Consider the allies and advisers who support your leadership; create a network map of those people to visualize the resources available to you.

A writing and thinking assignment, with a bit of drawing. This is a solo assignment


Have completed all previous sections and modules


Pen or pencil and paper

Support Networks for Open Leadership

As mentioned in the section introduction, working open is all about relationships. As project lead, you’ll need to establish good working relationships with an ever-growing, diverse community of contributors. Any time a group of people come together to do exciting, creative work, there will necessarily be struggles. It’s important that you, as project lead, have support and help that you can count on when things get challenging. So before you grow a community of contributors around your project, identify a smaller group of people who support you as an open leader.

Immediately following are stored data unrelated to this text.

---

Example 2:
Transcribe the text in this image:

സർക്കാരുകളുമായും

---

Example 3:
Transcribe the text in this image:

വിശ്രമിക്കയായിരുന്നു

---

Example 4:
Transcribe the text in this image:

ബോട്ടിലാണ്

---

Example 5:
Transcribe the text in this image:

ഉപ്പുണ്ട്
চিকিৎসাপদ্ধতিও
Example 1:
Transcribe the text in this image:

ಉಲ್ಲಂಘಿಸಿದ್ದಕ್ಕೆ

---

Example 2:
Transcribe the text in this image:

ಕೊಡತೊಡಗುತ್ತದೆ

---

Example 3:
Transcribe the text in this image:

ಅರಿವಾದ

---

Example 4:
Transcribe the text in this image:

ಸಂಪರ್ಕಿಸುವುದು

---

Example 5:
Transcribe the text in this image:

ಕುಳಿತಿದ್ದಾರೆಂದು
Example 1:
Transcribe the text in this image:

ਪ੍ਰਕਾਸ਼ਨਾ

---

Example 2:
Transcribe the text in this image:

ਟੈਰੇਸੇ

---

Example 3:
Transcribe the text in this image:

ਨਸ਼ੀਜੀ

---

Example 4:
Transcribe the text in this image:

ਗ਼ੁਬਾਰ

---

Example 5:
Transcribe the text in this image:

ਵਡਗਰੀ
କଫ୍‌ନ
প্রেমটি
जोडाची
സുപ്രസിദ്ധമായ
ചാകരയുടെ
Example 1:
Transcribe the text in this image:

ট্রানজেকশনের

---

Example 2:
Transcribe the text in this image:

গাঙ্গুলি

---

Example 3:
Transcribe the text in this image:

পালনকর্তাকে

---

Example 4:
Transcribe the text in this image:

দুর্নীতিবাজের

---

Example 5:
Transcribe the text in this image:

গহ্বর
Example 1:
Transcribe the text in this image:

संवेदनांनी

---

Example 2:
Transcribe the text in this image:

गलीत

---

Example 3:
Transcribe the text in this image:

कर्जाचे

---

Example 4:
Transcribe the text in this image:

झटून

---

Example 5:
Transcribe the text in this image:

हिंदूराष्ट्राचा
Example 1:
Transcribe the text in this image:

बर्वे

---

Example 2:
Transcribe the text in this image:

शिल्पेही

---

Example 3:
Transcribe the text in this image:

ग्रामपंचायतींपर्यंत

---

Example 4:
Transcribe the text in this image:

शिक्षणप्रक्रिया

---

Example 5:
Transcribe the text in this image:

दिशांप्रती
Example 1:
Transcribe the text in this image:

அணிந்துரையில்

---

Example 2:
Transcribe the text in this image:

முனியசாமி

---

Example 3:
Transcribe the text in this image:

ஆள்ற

These supporters are people with whom you have person-to-person connections. They should be much closer to you than, say, a social media follower or someone you’ve run into once or twice at at a meetup. Support can come in many different forms. It can mean someone who shares or champions your vision, someone who serves as a partner or colleague in this work, someone who funds your project or has been reliable and enthusiastic about contributing time, work, advice. It can be someone in your life who doesn’t work on the project, but offers emotional support or encouragement. You will be far more effective as a leader when you have your own mentors, cheerleaders, and supporters. **These are people who can encourage and advise you; they’ll be your closest allies in creating this project. In the following video, Amira Dhalla describes how she uses her close support network to help her improve her written communications for her work as Lead of Mozilla’s Women in Web Literacy program.**

Support Networks For Open Leadership, Amira Dhalla

By describing your support network and the kinds of relationships you have, you’re in a better position to remember to draw on that group of advisers and allies when times get tough. And if your support network is vanishingly small, or if there isn’t anyone who supports you (yet), that may be a sign that you need to reach out and create more of those kinds of relationships.

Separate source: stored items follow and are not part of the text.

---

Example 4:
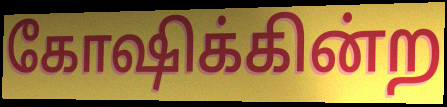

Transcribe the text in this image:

கோஷிக்கின்ற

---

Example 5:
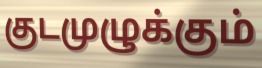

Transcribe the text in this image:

குடமுழுக்கும்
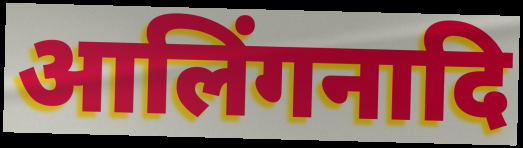
आलिंगनादि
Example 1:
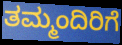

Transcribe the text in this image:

ತಮ್ಮಂದಿರಿಗೆ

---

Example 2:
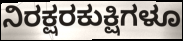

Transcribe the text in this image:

ನಿರಕ್ಷರಕುಕ್ಷಿಗಳೂ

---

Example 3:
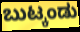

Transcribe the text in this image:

ಬುಟ್ಕಂಡು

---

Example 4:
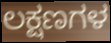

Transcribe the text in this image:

ಲಕ್ಷಣಗಳ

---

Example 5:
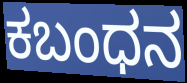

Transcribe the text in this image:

ಕಬಂಧನ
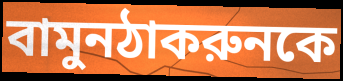
বামুনঠাকরুনকে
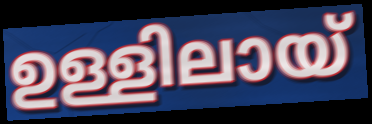
ഉള്ളിലായ്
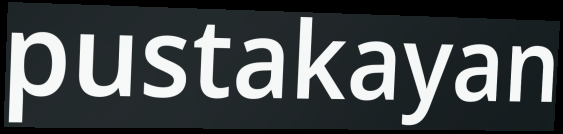
pustakayan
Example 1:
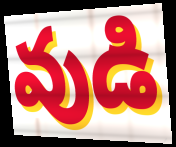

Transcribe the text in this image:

వుడి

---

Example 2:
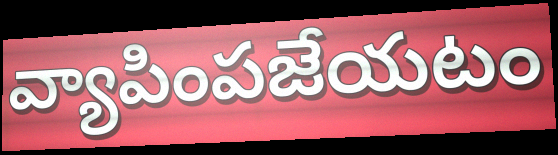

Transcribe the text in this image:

వ్యాపింపజేయటం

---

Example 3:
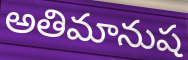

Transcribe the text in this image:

అతిమానుష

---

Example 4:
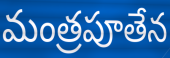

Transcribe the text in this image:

మంత్రపూతేన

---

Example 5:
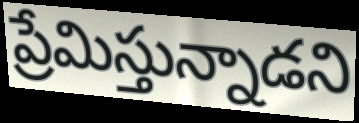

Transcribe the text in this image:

ప్రేమిస్తున్నాడని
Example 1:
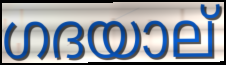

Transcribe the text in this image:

ഗദയാല്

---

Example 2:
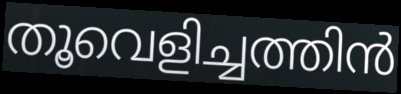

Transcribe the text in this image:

തൂവെളിച്ചത്തിൻ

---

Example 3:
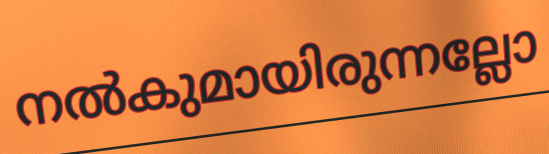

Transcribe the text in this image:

നൽകുമായിരുന്നല്ലോ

Assignment: Visualize your own Support Network

In this Assignment, you’ll begin thinking of who is in your support network, and how you’re connected to them. You’ll make a personal, network map of these close connections which you can add to and revisit as needed. Here are two examples of network maps:

  1. Start your network visualization. Begin by adding yourself as the first point or node in your network graph. But you’re not alone!
  2. Add supporters. Think of at least 2 or 3 people closest to you who support you in this work. These people may be friends, advisers, mentors, spouses, parents, etc. Using the tool, enter the names of your closest supporters (choose settings). You’ll see them pop up around your node in the visualization.
  3. Add one or two future supporters. Think a small number of people you’d like to bring in closer, to help you with the project. These are people that you know well, who may know of your project or vision, but aren’t actively involved or supporting you at this time. They are people who could contribute something significant or powerful to you as you lead, and who might share your vision or be inspired and activated by it if they knew more. Enter them into your visualization, using the tool. You’ll see they appear on the outskirts of the project, without a strong connection to your work.
  4. Take a moment to appreciate your network! You are not alone in this work.
  5. Think about how to expand your network. Choose one of the peripheral people in your network, the person who you think might help you most. Think about how you might engage and approach them, to bring them closer to you. Make an effort to take action on this step.

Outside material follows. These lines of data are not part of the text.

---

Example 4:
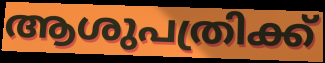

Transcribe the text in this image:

ആശുപത്രിക്ക്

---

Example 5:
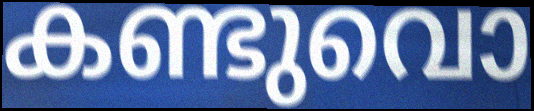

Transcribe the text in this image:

കണ്ടുവൊ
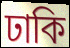
ঢাকি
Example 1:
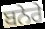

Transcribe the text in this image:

ਬਨੇਰੇ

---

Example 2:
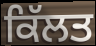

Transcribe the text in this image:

ਕਿੱਲਤ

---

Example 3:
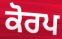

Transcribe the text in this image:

ਕੋਰਪ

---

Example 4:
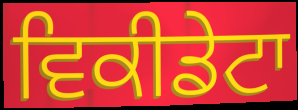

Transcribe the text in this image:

ਵਿਕੀਡੇਟਾ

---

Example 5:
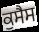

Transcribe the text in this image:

ਕੁਸੈਸ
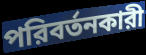
পরিবর্তনকারী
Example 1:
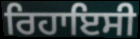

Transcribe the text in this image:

ਰਿਹਾਇਸੀ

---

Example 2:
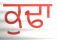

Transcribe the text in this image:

ਕੁਢਾ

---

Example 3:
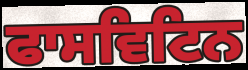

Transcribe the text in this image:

ਫਾਸਵਿਟਿਨ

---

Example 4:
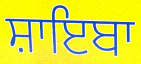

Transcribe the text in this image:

ਸ਼ਾਇਬਾ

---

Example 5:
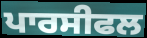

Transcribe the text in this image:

ਪਾਰਸੀਫਲ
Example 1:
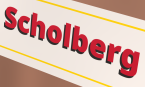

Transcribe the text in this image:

At times when you’re struggling or experiencing setbacks on your project, return to this visualization and tap the people listed here for help. Reach out to your supporters for advice and assistance, but also be sure to share your successes and discoveries with them, too! Like all networks of humans, your support network relationships are flexible and dynamic. You can add to this network visualization anytime– you may want to make it a goal to expand your support network (slowly) as your project grows. If you’re running at truly welcoming open project, this may happen organically.